→ Instructions to follow: Set down, with no changes, the lines below that begin with the line containing "text m = mouseX [118, 667, 1156, 690]" and end with the line containing "text In the", including both of those lines.
# Start of Supplied material
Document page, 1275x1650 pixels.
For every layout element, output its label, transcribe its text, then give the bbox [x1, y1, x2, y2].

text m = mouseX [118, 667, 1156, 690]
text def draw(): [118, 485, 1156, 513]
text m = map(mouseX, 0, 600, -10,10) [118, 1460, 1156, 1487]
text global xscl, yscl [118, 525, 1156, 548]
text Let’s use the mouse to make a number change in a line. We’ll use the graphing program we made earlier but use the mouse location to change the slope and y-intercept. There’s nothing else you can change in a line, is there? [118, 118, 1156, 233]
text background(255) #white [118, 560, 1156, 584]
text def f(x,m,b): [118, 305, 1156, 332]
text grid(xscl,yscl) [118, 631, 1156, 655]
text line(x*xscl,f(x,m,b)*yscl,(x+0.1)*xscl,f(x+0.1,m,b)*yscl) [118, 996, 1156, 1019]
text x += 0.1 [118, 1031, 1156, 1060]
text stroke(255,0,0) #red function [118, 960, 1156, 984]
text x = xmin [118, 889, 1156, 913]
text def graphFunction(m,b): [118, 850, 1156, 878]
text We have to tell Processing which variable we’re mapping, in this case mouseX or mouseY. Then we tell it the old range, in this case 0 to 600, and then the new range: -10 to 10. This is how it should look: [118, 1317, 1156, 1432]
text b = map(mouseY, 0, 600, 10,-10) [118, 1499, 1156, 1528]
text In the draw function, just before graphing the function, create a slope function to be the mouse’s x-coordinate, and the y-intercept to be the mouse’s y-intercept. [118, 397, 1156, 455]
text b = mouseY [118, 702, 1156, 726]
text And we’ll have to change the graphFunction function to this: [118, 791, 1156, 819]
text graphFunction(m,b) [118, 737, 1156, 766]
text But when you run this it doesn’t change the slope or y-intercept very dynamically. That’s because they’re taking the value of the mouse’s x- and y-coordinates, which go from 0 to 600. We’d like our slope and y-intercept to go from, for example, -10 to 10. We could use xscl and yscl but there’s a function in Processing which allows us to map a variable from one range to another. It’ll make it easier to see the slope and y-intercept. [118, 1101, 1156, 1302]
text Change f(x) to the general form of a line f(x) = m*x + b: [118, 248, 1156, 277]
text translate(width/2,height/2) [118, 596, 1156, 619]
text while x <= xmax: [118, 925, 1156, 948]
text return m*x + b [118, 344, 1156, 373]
# End of Supplied material
→ Task solution:
text m = mouseX [118, 667, 1156, 690]
text def draw(): [118, 485, 1156, 513]
text m = map(mouseX, 0, 600, -10,10) [118, 1460, 1156, 1487]
text global xscl, yscl [118, 525, 1156, 548]
text Let’s use the mouse to make a number change in a line. We’ll use the graphing program we made earlier but use the mouse location to change the slope and y-intercept. There’s nothing else you can change in a line, is there? [118, 118, 1156, 233]
text background(255) #white [118, 560, 1156, 584]
text def f(x,m,b): [118, 305, 1156, 332]
text grid(xscl,yscl) [118, 631, 1156, 655]
text line(x*xscl,f(x,m,b)*yscl,(x+0.1)*xscl,f(x+0.1,m,b)*yscl) [118, 996, 1156, 1019]
text x += 0.1 [118, 1031, 1156, 1060]
text stroke(255,0,0) #red function [118, 960, 1156, 984]
text x = xmin [118, 889, 1156, 913]
text def graphFunction(m,b): [118, 850, 1156, 878]
text We have to tell Processing which variable we’re mapping, in this case mouseX or mouseY. Then we tell it the old range, in this case 0 to 600, and then the new range: -10 to 10. This is how it should look: [118, 1317, 1156, 1432]
text b = map(mouseY, 0, 600, 10,-10) [118, 1499, 1156, 1528]
text In the draw function, just before graphing the function, create a slope function to be the mouse’s x-coordinate, and the y-intercept to be the mouse’s y-intercept. [118, 397, 1156, 455]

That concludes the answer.